Below are records. Copy every line with "label" in it.

==== SOURCE DATA ====

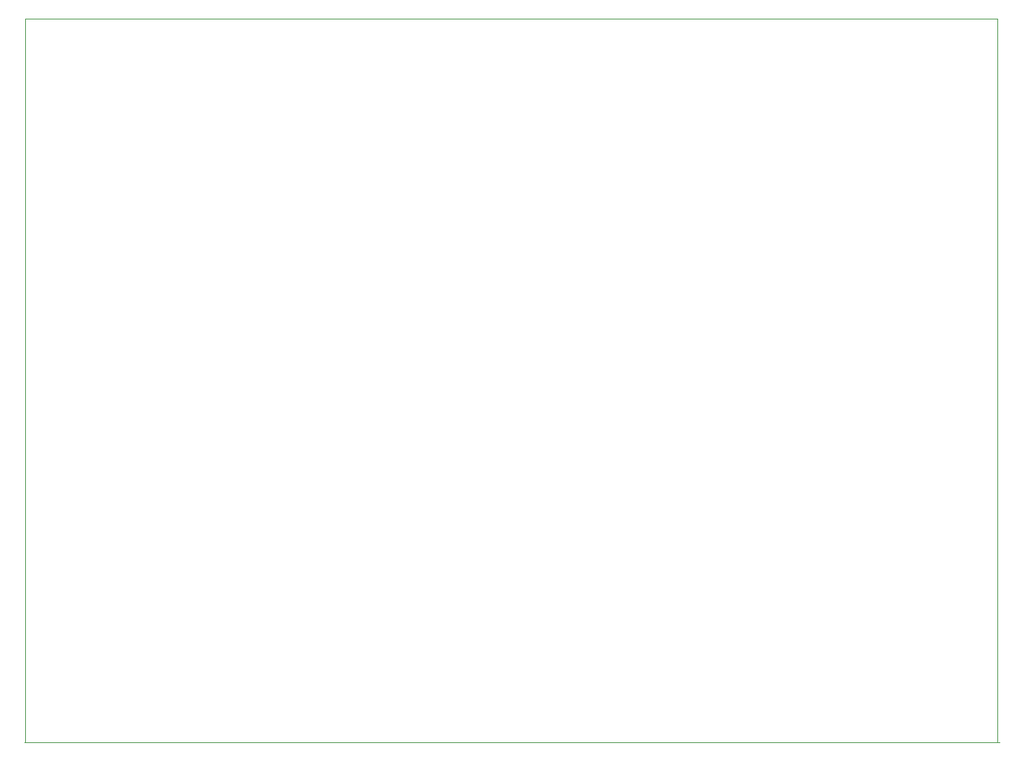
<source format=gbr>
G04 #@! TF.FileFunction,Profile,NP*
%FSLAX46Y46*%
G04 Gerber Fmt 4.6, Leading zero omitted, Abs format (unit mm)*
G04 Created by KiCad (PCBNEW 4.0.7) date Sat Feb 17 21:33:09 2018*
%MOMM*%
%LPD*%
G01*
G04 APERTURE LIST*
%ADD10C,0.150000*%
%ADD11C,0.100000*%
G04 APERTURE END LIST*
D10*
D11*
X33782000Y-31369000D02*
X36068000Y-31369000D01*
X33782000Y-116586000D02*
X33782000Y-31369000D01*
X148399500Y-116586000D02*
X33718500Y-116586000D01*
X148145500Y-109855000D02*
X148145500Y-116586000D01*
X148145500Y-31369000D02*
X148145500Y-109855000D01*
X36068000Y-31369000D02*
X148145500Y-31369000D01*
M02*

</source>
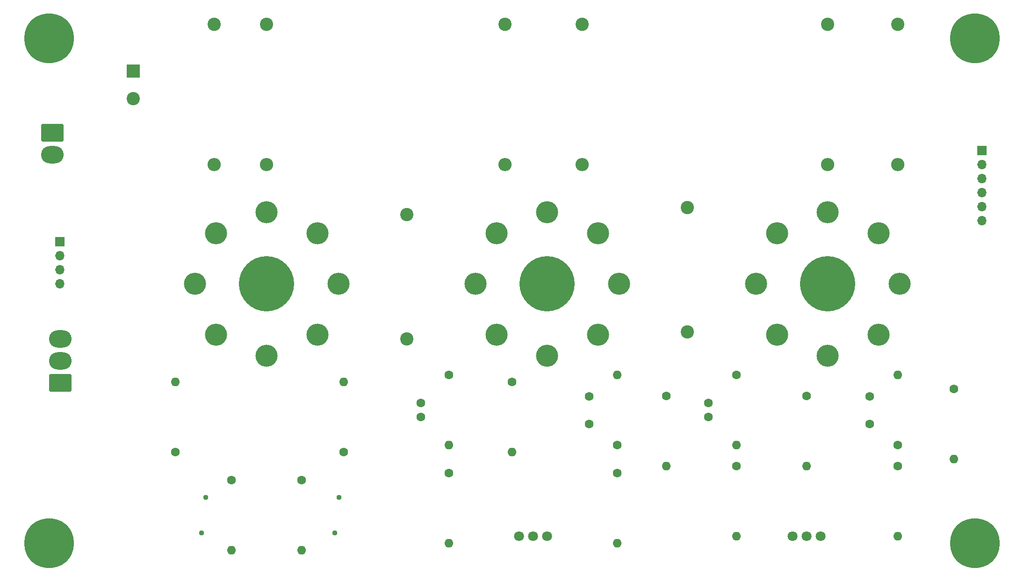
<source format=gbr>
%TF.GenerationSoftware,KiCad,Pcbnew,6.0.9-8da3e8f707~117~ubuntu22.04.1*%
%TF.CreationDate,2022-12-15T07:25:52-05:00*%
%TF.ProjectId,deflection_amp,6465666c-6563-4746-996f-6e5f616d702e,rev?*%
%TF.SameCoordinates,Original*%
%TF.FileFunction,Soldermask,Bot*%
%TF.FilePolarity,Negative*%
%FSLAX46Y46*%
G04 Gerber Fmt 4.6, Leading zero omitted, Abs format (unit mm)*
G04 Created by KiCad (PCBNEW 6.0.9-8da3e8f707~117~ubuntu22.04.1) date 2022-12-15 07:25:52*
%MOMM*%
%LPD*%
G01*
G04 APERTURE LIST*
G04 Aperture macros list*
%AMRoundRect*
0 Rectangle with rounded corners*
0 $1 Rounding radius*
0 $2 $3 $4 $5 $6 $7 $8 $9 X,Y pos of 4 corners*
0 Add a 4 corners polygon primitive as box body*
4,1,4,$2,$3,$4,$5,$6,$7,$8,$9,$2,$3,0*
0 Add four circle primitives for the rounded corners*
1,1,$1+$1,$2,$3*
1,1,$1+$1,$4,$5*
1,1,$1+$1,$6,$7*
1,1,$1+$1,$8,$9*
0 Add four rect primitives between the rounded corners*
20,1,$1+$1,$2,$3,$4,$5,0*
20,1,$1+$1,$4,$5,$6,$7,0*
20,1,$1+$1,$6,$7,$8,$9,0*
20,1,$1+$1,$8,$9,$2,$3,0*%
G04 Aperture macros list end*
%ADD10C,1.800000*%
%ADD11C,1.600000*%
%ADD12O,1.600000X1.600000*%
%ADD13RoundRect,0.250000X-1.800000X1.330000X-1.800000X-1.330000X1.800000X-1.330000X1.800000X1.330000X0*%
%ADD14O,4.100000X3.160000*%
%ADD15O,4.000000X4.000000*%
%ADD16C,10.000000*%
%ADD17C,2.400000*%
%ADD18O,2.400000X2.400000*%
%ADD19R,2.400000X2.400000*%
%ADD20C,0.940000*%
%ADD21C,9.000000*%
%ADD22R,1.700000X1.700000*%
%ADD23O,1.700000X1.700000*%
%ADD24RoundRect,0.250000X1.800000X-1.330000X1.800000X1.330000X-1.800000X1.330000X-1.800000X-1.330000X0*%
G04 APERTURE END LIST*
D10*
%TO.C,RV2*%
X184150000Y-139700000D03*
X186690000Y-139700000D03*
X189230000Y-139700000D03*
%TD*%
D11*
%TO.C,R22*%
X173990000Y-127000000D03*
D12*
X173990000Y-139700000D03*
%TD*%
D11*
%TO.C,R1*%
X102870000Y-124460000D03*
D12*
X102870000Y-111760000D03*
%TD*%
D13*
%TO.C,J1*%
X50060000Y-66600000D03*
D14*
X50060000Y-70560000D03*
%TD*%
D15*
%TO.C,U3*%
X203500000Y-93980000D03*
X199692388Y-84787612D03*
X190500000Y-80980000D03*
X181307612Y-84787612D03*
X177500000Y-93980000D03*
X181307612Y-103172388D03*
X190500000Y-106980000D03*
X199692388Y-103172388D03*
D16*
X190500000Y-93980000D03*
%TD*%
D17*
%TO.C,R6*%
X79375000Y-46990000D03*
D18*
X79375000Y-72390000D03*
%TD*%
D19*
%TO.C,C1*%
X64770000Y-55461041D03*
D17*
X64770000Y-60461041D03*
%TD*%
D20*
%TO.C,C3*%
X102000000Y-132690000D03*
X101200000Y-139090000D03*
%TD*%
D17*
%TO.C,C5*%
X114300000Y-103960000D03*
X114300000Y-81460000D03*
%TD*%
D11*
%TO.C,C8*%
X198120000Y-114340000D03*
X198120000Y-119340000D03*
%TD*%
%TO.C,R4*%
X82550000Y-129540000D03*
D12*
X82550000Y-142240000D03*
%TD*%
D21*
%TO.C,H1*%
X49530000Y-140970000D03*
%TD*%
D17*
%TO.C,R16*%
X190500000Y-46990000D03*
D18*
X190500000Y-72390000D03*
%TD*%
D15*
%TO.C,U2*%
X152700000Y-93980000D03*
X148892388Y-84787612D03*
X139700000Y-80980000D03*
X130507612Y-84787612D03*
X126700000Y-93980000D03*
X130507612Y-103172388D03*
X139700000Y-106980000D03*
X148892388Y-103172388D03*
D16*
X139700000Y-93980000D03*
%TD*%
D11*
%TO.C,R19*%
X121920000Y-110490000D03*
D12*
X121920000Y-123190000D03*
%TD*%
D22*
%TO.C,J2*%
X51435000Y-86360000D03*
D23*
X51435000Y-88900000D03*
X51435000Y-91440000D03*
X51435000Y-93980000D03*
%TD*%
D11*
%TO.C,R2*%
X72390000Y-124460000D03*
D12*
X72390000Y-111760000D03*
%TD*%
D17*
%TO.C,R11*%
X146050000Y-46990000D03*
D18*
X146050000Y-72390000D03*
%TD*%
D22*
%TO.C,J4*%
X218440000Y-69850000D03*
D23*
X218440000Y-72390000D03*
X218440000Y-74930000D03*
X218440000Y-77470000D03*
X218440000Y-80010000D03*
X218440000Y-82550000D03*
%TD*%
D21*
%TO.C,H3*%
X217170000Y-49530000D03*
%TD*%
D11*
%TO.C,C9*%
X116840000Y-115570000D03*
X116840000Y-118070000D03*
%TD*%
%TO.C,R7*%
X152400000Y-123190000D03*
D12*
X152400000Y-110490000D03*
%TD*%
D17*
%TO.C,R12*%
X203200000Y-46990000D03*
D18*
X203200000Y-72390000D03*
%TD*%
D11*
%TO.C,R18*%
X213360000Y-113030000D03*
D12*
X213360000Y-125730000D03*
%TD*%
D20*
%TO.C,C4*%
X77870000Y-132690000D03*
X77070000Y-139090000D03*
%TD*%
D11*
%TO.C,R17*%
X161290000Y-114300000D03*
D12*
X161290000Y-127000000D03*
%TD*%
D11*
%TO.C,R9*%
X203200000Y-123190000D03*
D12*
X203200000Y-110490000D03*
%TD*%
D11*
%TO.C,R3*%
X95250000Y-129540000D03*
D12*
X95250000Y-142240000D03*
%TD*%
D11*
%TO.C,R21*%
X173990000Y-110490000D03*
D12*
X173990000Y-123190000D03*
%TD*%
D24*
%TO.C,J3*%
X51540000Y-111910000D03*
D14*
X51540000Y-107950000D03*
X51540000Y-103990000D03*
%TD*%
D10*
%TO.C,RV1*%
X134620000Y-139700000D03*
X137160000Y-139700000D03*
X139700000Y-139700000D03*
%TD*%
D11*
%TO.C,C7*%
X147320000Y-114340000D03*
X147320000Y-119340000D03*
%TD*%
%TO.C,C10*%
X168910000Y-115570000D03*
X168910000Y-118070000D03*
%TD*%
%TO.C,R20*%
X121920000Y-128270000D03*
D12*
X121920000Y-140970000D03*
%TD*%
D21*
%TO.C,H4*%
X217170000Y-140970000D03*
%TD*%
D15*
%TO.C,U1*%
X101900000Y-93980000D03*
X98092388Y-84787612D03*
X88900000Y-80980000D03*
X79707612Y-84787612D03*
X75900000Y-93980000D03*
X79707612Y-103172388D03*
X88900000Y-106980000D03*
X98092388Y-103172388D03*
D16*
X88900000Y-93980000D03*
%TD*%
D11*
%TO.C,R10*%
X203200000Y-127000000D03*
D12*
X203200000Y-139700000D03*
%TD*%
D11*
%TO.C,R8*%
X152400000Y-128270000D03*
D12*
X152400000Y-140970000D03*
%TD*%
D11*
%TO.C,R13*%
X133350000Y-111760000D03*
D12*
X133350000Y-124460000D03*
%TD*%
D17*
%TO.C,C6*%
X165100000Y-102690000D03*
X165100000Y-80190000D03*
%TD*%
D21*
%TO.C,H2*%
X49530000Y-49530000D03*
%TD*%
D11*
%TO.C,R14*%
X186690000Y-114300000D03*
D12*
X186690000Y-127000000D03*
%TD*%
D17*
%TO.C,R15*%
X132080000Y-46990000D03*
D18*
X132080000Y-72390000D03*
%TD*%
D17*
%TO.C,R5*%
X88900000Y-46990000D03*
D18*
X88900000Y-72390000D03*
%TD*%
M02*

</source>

====
==== SOURCE DATA ====

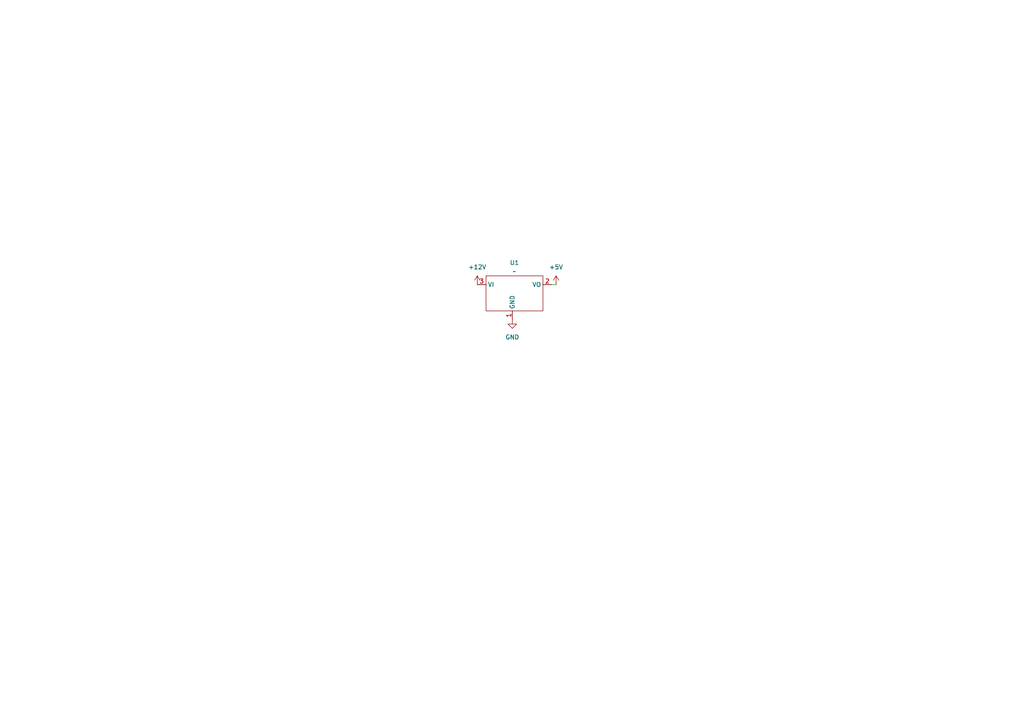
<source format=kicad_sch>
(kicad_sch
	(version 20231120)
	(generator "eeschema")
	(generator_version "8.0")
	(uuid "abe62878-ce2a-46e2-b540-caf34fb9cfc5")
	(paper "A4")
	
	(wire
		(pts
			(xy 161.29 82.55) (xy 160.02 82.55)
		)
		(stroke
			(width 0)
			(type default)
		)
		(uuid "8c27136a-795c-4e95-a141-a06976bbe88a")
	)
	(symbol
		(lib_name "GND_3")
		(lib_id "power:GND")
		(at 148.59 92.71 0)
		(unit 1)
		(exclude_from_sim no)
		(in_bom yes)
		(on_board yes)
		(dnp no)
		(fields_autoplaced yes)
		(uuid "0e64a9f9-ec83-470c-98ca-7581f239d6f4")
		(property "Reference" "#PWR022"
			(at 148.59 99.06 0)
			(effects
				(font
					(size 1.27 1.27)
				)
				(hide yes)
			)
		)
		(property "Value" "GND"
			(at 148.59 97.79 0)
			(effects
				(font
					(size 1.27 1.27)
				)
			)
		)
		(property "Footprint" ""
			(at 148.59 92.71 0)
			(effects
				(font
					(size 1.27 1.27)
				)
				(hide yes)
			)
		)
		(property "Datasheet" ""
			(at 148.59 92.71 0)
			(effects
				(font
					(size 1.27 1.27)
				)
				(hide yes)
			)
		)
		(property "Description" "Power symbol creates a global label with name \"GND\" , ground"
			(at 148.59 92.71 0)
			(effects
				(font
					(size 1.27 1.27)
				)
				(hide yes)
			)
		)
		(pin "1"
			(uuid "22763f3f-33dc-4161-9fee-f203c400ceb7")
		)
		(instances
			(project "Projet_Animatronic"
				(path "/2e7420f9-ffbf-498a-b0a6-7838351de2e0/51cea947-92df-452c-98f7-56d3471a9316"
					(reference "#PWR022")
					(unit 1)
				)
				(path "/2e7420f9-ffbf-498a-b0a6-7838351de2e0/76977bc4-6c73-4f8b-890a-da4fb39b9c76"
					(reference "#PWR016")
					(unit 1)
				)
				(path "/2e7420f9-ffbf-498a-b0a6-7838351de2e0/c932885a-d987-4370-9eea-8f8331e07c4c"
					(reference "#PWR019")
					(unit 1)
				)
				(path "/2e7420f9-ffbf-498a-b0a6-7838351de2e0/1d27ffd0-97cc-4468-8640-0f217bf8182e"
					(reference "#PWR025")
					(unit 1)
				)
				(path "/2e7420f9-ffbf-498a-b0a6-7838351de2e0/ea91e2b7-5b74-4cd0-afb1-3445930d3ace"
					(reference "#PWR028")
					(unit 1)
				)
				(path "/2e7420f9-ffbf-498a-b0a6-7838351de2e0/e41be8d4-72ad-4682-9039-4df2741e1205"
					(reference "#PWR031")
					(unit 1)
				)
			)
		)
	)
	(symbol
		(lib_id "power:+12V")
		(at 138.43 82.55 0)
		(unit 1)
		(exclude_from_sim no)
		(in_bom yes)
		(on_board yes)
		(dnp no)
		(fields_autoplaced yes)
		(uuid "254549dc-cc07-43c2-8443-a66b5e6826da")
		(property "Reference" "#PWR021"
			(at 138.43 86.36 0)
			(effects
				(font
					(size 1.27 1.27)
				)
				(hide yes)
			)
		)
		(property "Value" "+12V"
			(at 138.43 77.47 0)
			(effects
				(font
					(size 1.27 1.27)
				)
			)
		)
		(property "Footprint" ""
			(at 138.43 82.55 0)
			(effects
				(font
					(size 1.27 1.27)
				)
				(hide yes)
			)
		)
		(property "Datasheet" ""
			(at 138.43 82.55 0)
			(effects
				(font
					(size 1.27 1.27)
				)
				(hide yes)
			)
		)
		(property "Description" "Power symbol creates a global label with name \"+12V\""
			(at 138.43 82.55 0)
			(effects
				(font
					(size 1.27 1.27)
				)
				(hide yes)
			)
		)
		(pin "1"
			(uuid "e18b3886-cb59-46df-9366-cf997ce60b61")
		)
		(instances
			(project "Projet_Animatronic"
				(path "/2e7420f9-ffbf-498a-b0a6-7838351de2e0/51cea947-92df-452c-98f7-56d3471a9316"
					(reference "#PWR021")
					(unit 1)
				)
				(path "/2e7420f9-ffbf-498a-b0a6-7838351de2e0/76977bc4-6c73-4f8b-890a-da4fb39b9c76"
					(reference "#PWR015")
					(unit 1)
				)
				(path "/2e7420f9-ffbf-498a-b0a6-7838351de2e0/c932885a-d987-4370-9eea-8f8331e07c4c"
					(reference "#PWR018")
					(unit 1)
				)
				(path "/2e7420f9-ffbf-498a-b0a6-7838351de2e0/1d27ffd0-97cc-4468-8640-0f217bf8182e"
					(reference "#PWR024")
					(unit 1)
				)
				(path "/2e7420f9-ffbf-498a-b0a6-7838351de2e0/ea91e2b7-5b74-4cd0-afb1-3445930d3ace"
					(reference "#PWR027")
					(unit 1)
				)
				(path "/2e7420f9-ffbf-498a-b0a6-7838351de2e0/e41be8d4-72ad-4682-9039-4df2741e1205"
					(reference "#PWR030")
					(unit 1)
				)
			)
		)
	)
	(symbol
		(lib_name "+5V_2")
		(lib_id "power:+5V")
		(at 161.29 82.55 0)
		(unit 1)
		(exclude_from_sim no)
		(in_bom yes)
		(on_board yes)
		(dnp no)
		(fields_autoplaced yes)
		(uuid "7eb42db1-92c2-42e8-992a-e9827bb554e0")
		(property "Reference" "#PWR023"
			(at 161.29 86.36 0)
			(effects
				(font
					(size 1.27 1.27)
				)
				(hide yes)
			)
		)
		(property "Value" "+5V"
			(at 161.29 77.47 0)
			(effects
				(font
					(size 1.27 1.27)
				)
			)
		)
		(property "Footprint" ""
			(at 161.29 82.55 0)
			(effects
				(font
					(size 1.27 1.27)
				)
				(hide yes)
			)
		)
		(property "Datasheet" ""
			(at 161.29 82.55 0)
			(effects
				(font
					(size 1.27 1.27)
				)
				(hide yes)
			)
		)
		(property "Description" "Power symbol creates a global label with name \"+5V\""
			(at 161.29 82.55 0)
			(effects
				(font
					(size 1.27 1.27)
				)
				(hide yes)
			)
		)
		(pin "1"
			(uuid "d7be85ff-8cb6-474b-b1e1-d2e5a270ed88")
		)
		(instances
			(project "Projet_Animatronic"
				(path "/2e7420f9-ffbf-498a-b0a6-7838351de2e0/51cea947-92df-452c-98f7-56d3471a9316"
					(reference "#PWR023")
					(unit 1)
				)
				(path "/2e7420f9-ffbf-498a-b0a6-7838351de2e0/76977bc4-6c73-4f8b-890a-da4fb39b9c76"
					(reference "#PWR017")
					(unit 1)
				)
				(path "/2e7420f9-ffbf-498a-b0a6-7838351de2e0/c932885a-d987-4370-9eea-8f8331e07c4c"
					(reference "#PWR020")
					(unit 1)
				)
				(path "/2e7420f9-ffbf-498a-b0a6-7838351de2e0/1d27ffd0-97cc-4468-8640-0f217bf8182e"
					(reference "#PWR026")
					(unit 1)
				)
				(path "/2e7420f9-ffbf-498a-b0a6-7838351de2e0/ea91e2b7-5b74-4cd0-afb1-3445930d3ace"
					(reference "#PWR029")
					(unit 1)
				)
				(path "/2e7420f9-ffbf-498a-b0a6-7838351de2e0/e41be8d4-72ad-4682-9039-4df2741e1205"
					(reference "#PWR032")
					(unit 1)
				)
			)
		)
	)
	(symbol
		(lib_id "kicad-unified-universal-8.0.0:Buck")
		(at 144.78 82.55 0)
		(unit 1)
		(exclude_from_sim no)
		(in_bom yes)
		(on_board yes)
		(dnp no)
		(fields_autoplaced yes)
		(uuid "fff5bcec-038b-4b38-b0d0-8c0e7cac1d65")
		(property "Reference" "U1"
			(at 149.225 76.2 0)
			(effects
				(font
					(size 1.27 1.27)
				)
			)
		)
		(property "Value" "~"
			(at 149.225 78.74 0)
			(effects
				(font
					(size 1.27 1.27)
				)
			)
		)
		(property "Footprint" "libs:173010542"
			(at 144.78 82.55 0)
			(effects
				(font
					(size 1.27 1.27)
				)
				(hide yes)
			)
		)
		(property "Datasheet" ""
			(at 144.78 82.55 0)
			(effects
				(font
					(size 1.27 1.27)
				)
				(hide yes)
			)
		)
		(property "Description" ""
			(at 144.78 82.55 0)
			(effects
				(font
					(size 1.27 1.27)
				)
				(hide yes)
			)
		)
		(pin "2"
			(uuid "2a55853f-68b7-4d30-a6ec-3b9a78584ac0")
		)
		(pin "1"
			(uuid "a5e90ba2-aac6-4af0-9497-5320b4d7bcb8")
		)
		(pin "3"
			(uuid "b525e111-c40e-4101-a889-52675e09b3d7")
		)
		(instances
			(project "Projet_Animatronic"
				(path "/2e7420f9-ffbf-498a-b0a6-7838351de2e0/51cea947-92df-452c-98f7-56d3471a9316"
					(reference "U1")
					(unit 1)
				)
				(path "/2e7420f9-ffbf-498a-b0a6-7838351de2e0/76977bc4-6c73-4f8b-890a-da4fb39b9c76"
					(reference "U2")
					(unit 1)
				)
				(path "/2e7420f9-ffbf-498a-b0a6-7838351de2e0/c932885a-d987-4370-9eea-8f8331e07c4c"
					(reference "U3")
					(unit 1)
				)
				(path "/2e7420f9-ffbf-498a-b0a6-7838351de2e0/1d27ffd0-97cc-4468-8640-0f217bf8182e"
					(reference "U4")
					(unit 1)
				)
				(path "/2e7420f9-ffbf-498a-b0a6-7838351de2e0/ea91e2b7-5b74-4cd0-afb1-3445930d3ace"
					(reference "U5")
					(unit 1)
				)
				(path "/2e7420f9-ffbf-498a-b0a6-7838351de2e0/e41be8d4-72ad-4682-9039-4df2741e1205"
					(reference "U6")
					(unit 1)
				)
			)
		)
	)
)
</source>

====

● SOLUTION
		(property "Description" "Power symbol creates a global label with name \"GND\" , ground"
		(property "Description" "Power symbol creates a global label with name \"+12V\""
		(property "Description" "Power symbol creates a global label with name \"+5V\""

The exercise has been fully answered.